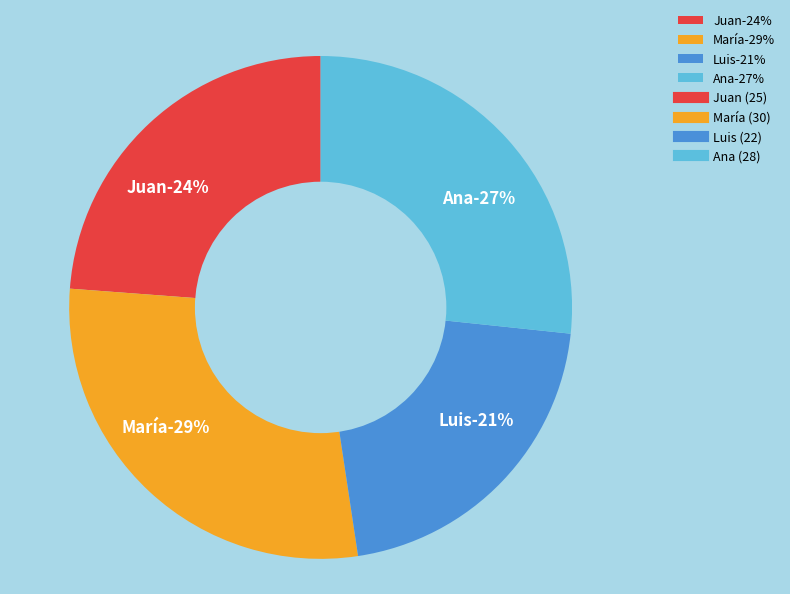

Which category has the biggest portion of the pie?

María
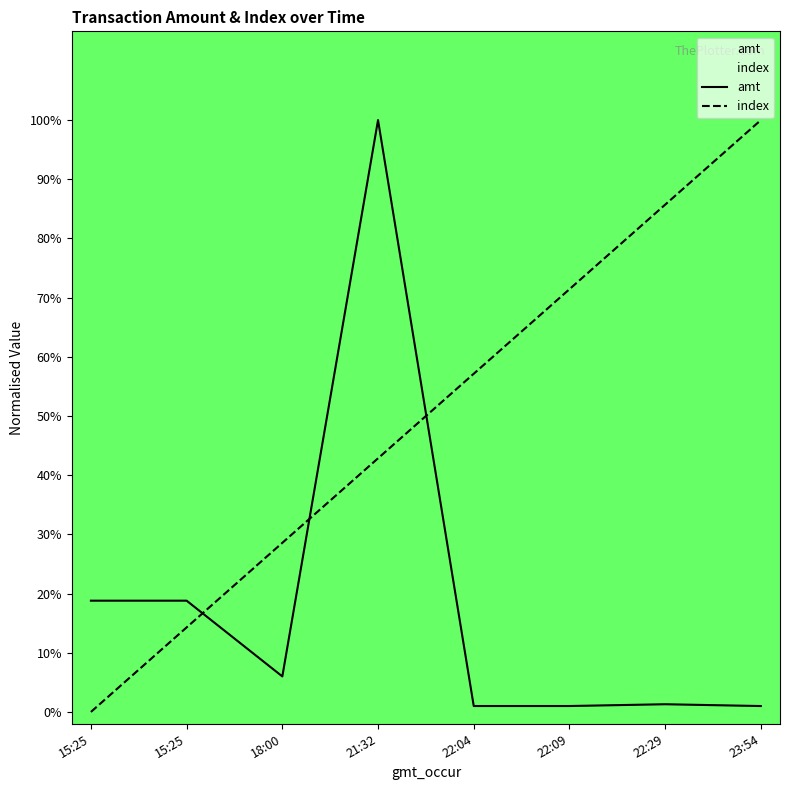

Which series has the largest total across all categories?

index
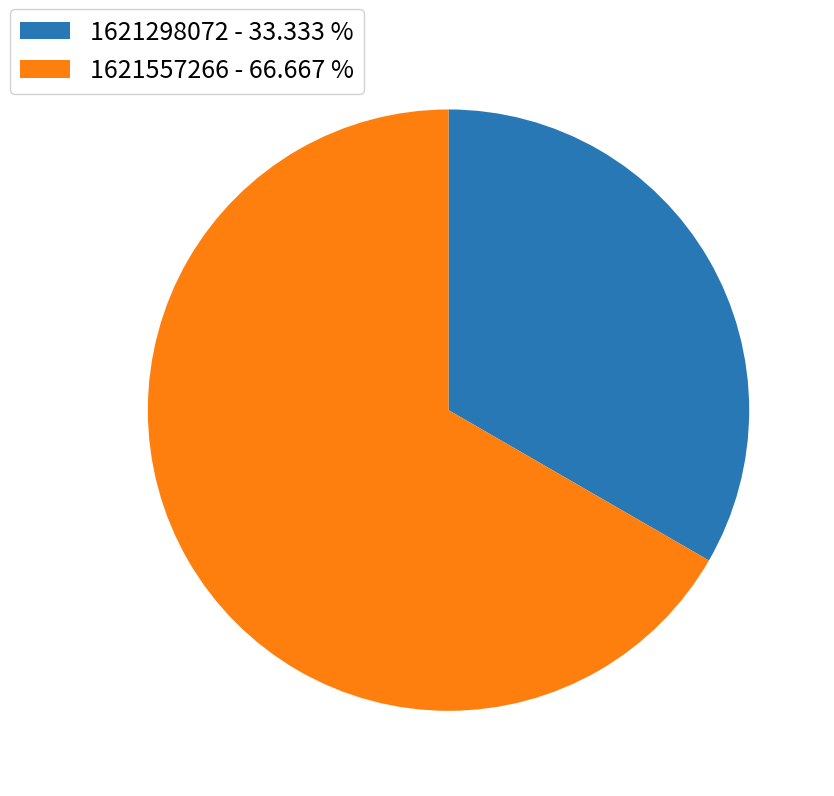

Which category has the biggest portion of the pie?

1621557266 - 66.667 %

_Exercise_
Repeat every line of the records above word for word, omitting the pictures.

_Solved problem_
Which category has the biggest portion of the pie?

María

Which series has the largest total across all categories?

index

Which category has the biggest portion of the pie?

1621557266 - 66.667 %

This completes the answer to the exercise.